PAP
Agnieszka Kamińska
10.03.2014
FT: Zachód ma broń przeciw Rosji, to sankcje
Dalsza eskalacja rosyjskiej agresji na Krymie powinna spotkać się ze zdecydowaną reakcją UE i USA, a w konsekwencji nałożeniem na Moskwę dotkliwych sankcji - podkreśla "Financial Times".
Kijowska manifestacja przeciw agresji Rosji na KrymPAP/EPA/SERGEY DOLZHENKO
Kryzys na Ukrainie: serwis specjalny portalu PolskieRadio.pl >>>
Porwania na Krymie [relacja] >>>
Dziennik argumentuje, że Zachód dysponuje poważną bronią w relacjach z Rosją, a jest nią groźba zaostrzenia sankcji, które w konsekwencji mogą uderzyć w rosyjską gospodarkę.
"FT" wymienia tu m.in. możliwość zamrożenia środków finansowych należących do rosyjskich oligarchów i zgromadzonych poza granicami kraju.

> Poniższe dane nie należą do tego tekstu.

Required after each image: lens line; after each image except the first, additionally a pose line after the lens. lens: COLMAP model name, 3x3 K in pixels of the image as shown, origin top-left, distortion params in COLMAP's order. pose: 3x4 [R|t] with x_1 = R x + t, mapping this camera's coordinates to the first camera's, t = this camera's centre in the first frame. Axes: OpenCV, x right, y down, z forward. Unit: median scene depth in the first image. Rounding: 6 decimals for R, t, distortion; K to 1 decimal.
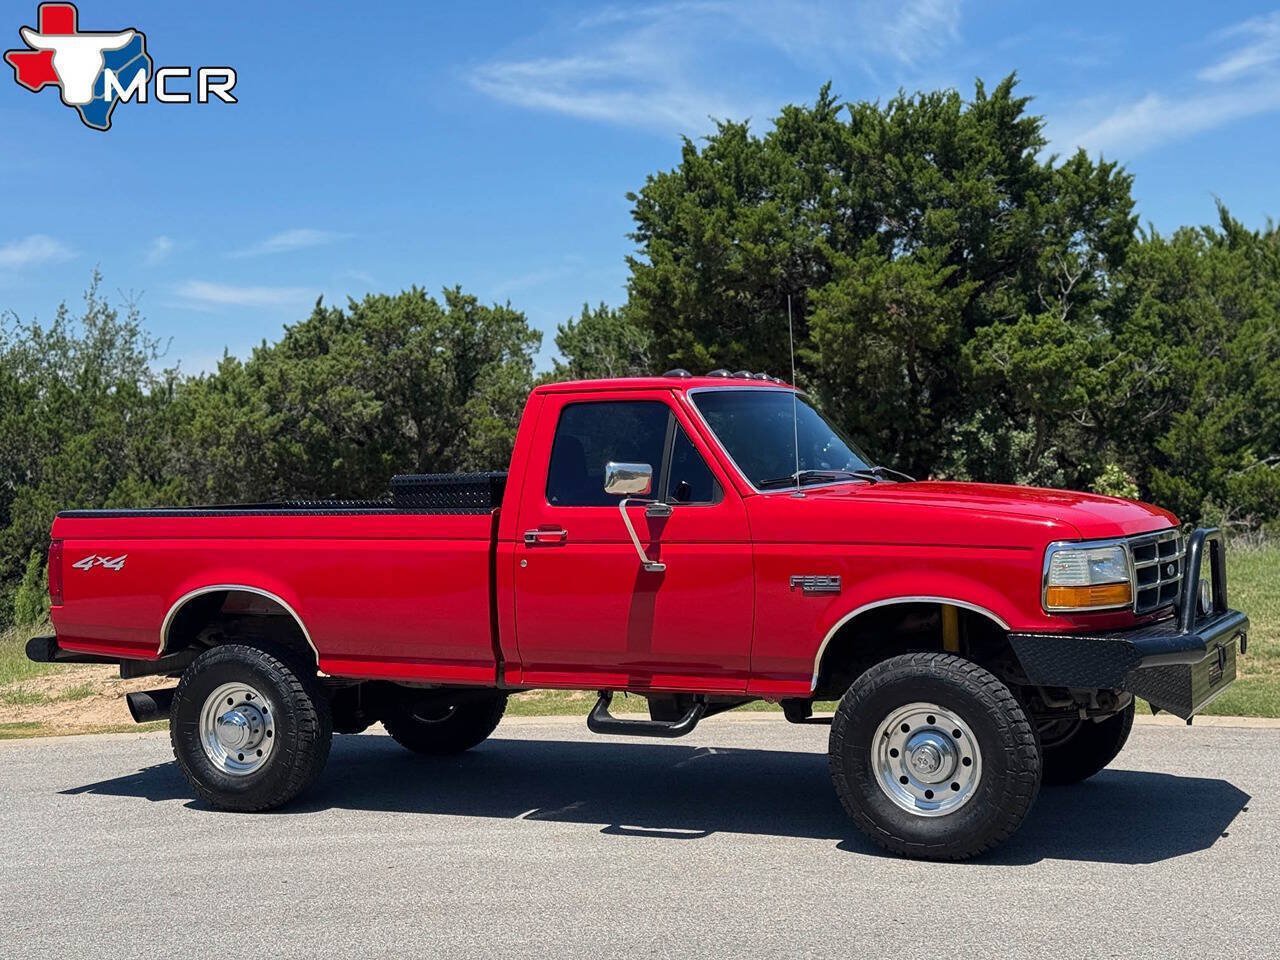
lens RADIAL K [[1788.7, 0, 644.7], [0, 1788.7, 492.3], [0, 0, 1]] dist [0.137755, 0.000000]
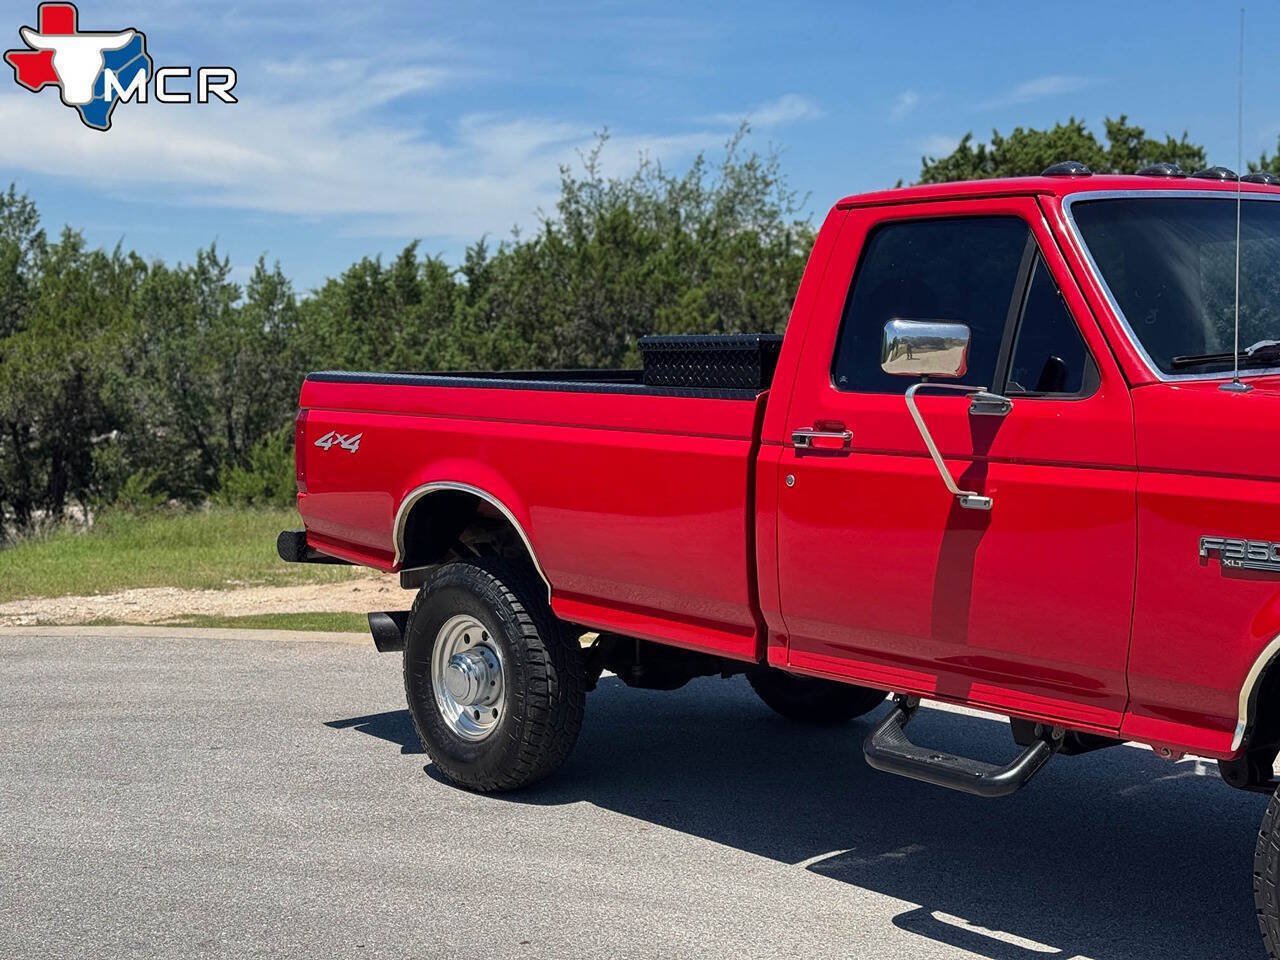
lens RADIAL K [[1788.7, 0, 627.2], [0, 1788.7, 490.2], [0, 0, 1]] dist [0.137755, 0.000000]
pose [[0.916446, 0.057205, -0.396049, 0.054551], [-0.027104, 0.996330, 0.081192, -0.002659], [0.399240, -0.063674, 0.914633, 0.169930]]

Taka groźba powinna przemówić do władz w Moskwie i odstraszyć prezydenta Władimira Putina od eskalacji napięć w kontaktach z Ukrainą.
Dziennik podkreśla, że ewentualne załamanie stosunków na linii Rosja - Zachód niosłoby za sobą poważne konsekwencje dla Moskwy, jej finansów i interesów. Wynika to chociażby z faktu, że władze w Moskwie nie dysponują podobnym potencjałem gospodarczym co państwa UE i Stany Zjednoczone. Przypomina także, że władze na Kremlu muszą radzić sobie z takimi problemami jak pogłębiający się kryzys demokratyczny czy zależność gospodarki od sprzedaży surowców - szczególnie ropy naftowej i gazu ziemnego.

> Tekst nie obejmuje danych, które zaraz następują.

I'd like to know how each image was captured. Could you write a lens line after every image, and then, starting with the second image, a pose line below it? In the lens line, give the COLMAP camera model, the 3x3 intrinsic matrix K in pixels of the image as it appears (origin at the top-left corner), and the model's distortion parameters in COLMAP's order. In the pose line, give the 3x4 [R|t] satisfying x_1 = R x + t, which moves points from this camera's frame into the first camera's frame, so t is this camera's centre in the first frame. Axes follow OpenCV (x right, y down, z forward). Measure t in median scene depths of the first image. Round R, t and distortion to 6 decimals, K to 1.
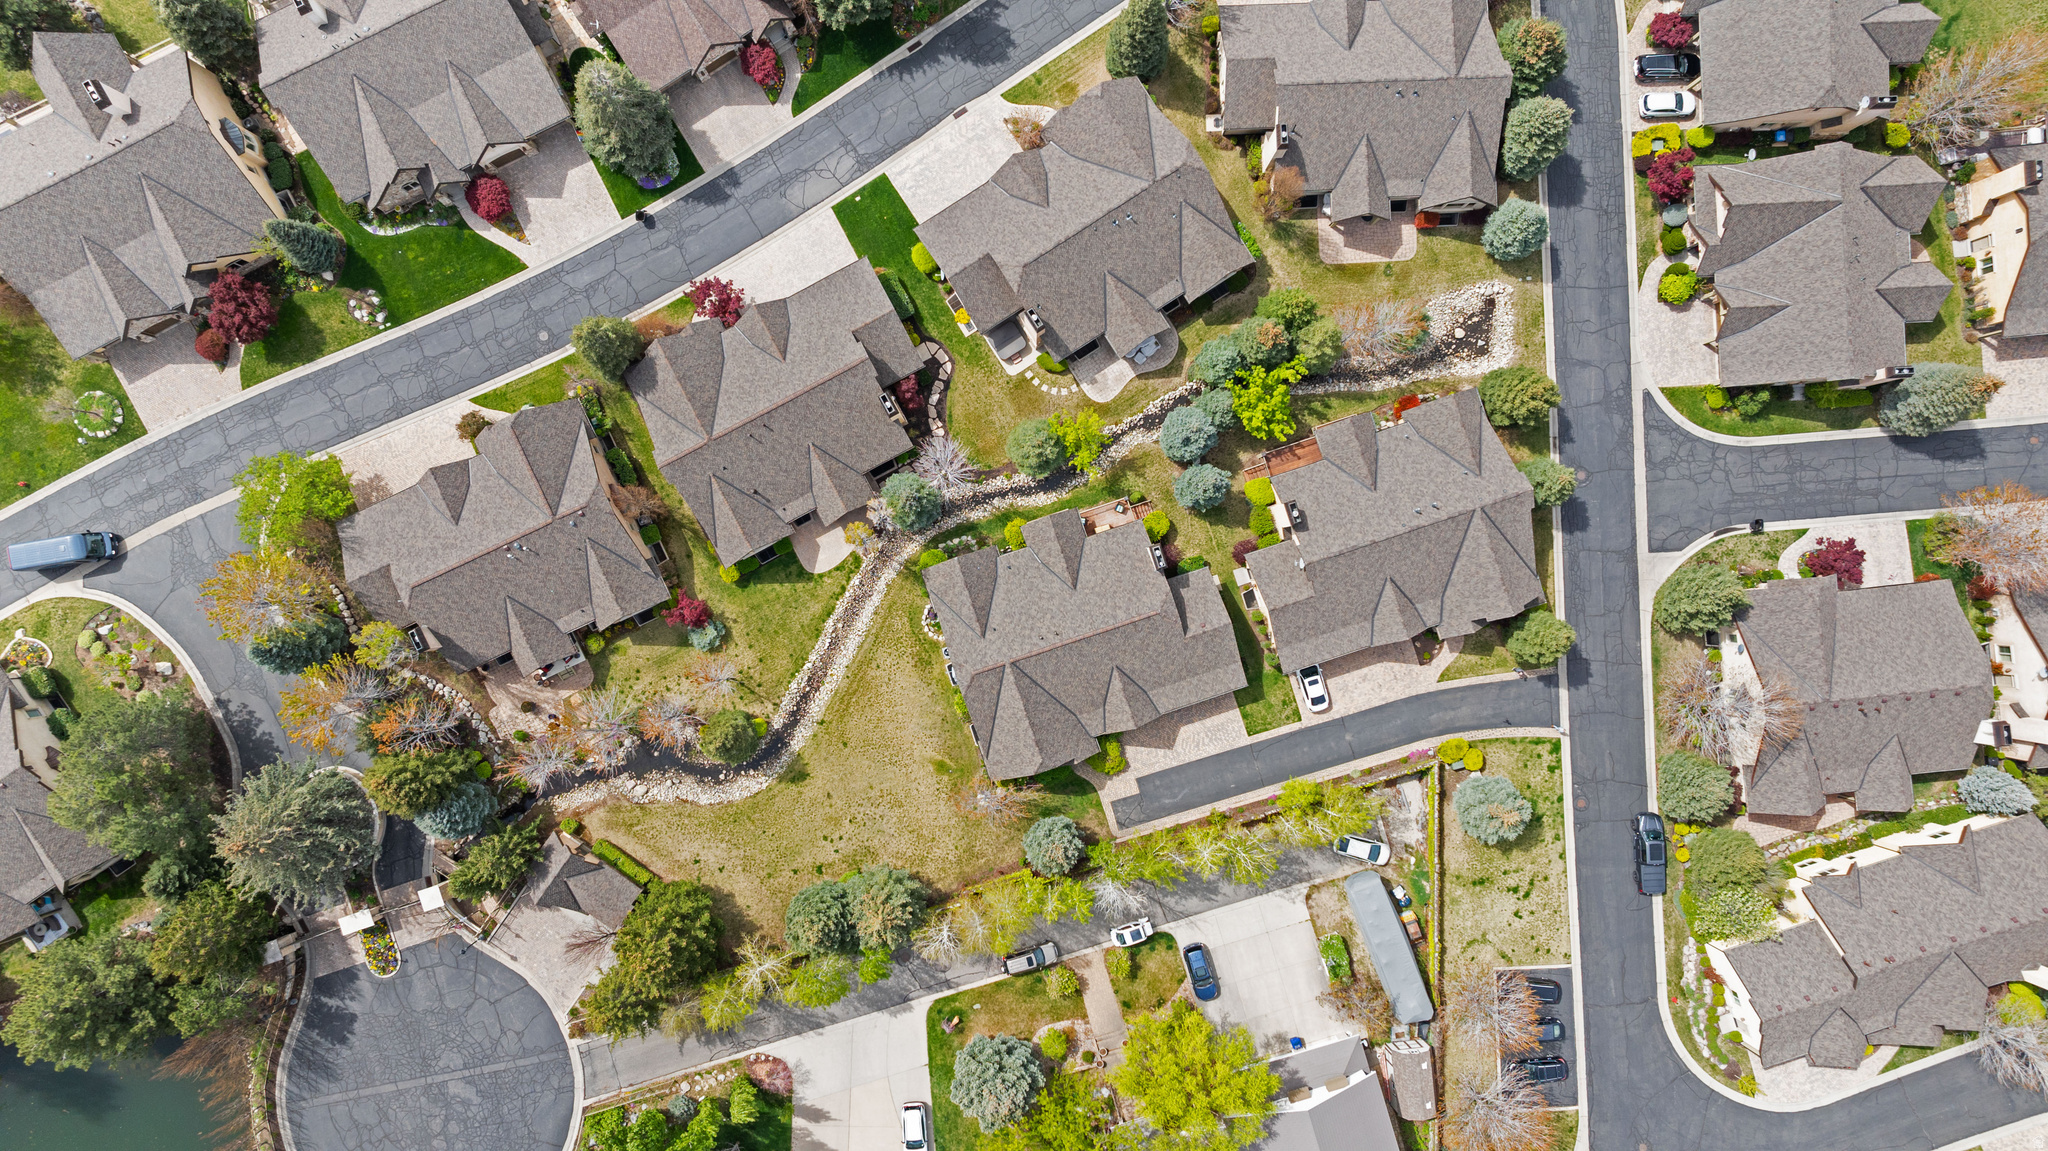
lens RADIAL K [[1444.2, 0, 1033.0], [0, 1444.2, 564.8], [0, 0, 1]] dist [-0.042723, 0.047138]
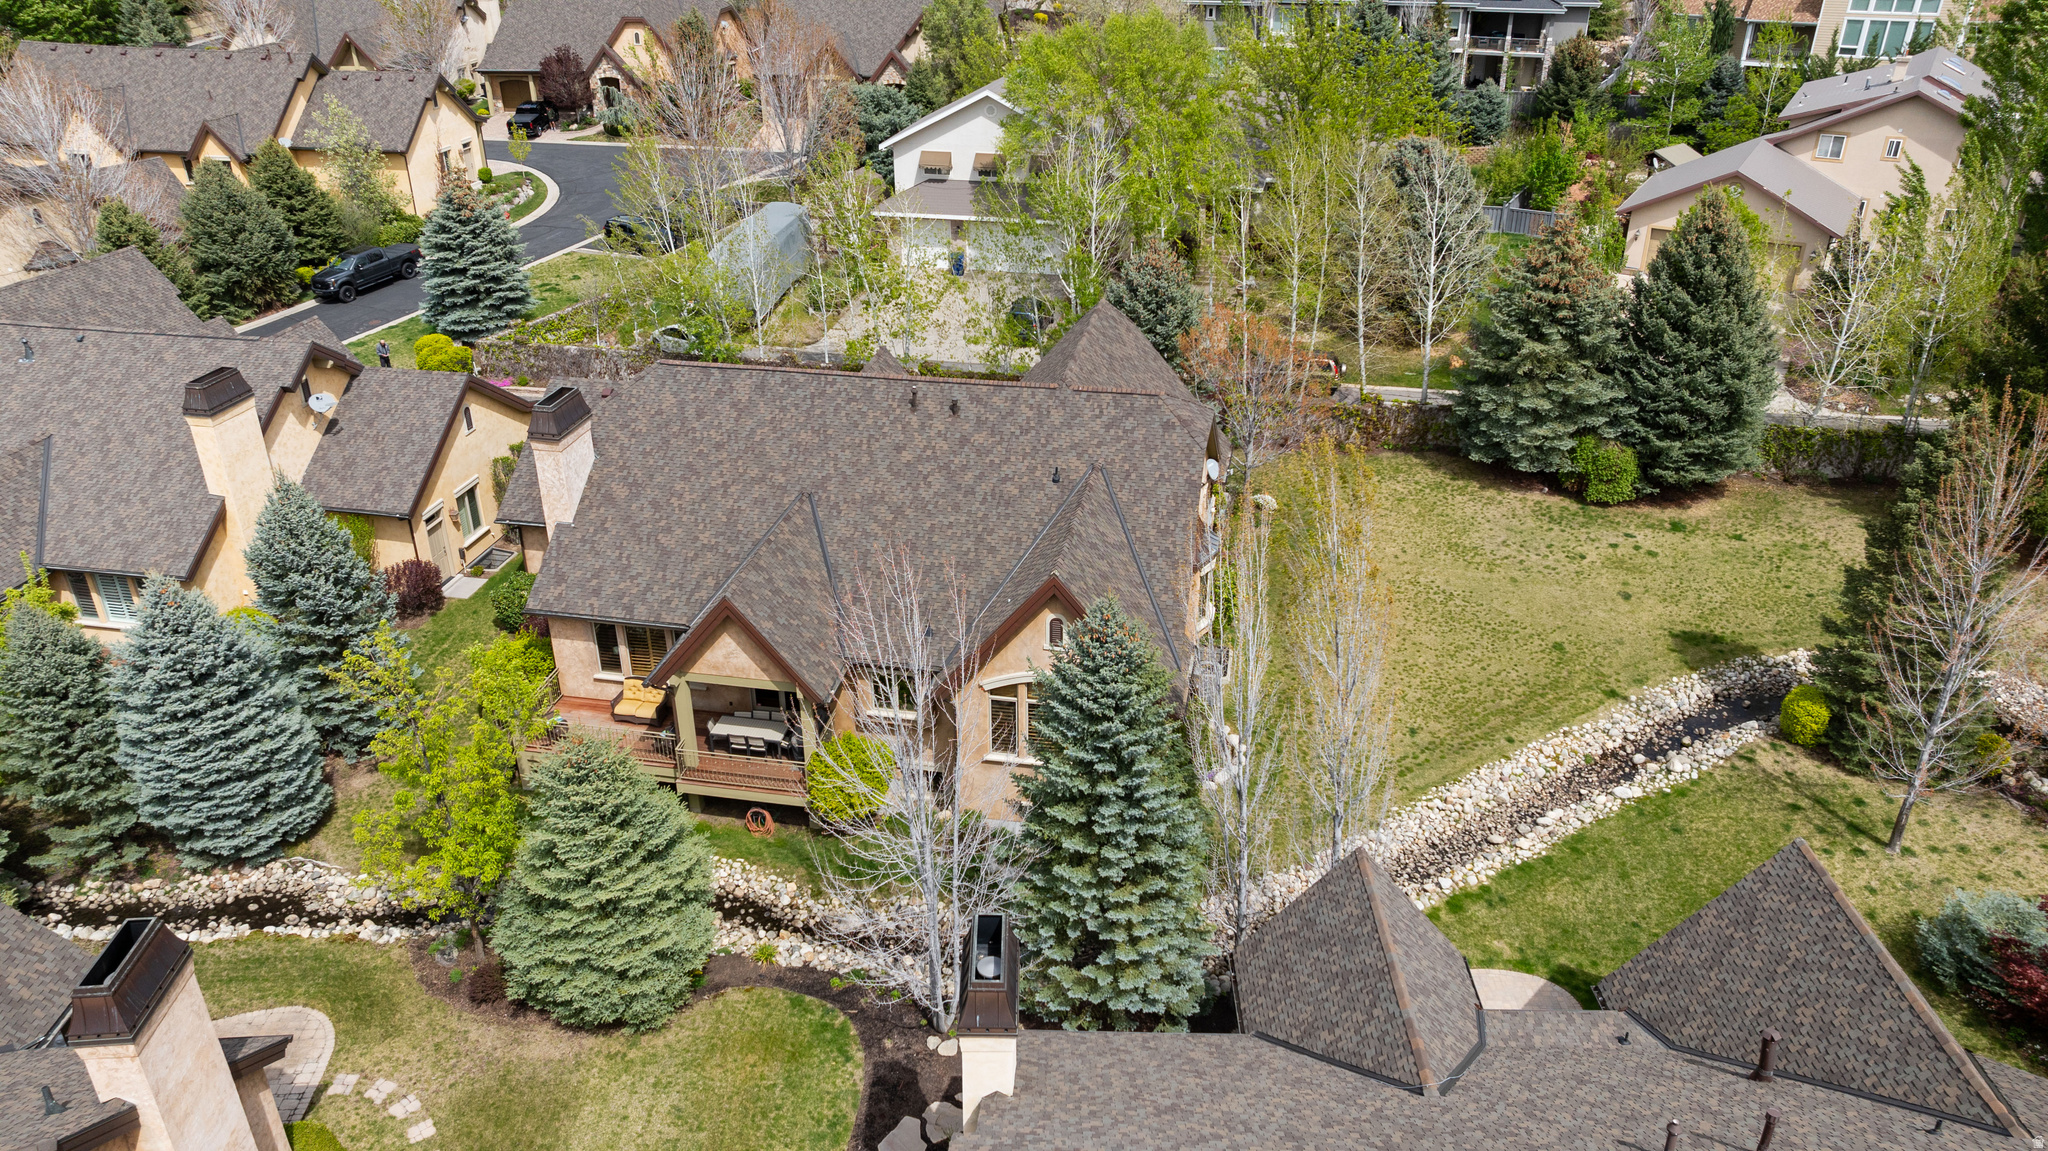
lens RADIAL K [[1444.2, 0, 1029.3], [0, 1444.2, 570.8], [0, 0, 1]] dist [-0.042723, 0.047138]
pose [[-0.871701, -0.225960, 0.434833, -0.167955], [0.490024, -0.395154, 0.777000, -0.225260], [-0.003745, 0.890390, 0.455182, 0.809758]]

"FT" zwraca także uwagę, że Zachód musi wypracować długoterminową strategię wobec Ukrainy, przypominając o specyficznym położeniu geograficznym tego państwa, znajdującego się między Europą a Rosją. Dlatego UE i USA muszą dołożyć wszelkich starań, aby ten kraj pozostał niezależny, a o jego przyszłości muszą zadecydować sami obywatele, wybierając niedługo nowe władze.